Stored dataset items:

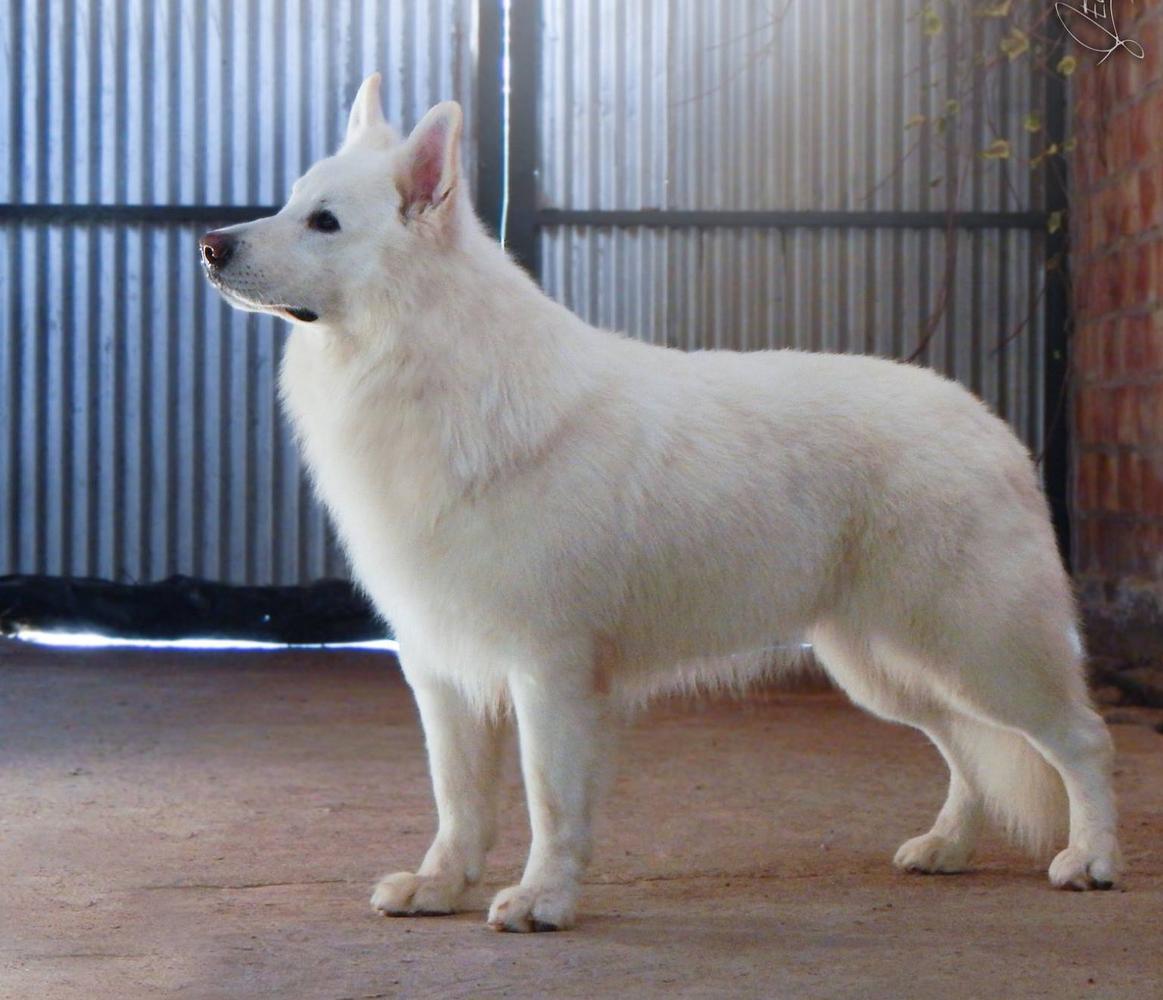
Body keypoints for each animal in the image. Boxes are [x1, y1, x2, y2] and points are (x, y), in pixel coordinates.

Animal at [204, 74, 1121, 934]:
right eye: (288, 202)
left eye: (324, 222)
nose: (210, 244)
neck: (426, 362)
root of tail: (990, 427)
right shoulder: (439, 668)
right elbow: (458, 799)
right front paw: (439, 886)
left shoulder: (549, 670)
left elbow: (547, 800)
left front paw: (540, 900)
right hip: (890, 666)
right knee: (968, 749)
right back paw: (948, 847)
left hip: (976, 647)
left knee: (1079, 738)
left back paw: (1091, 860)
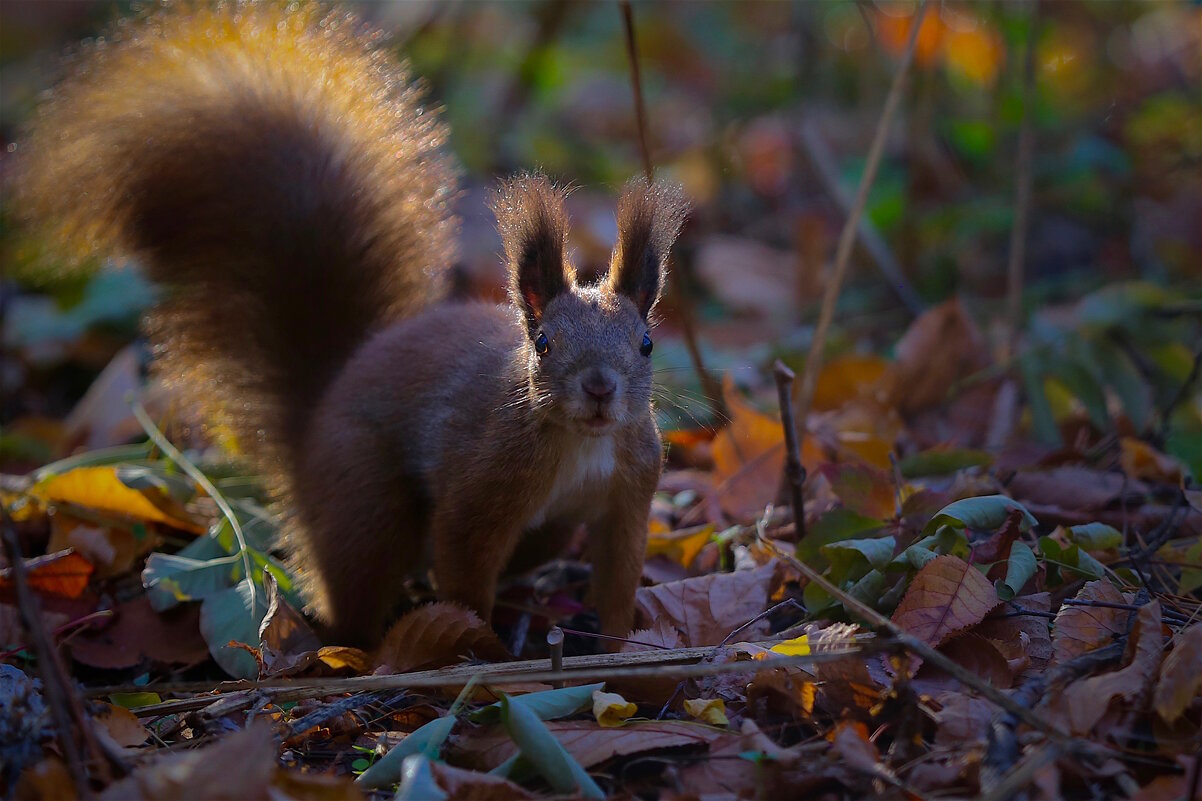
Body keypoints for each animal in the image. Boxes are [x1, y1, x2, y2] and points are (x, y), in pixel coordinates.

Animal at [11, 3, 687, 644]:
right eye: (543, 343)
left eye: (647, 343)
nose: (599, 389)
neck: (584, 445)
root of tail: (313, 423)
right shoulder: (481, 480)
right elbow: (464, 565)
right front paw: (474, 643)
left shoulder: (631, 494)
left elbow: (620, 573)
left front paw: (623, 640)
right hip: (362, 497)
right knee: (358, 581)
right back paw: (360, 644)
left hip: (542, 531)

**Goal of the exercise**:
The response should be the lines from the one containing "root of tail: (313, 423)" through the last line of the data, set down exactly and with no other line.

**Written response**:
root of tail: (313, 423)
right shoulder: (481, 480)
right elbow: (464, 565)
right front paw: (474, 643)
left shoulder: (631, 494)
left elbow: (620, 573)
left front paw: (623, 640)
right hip: (362, 497)
right knee: (358, 581)
right back paw: (360, 644)
left hip: (542, 531)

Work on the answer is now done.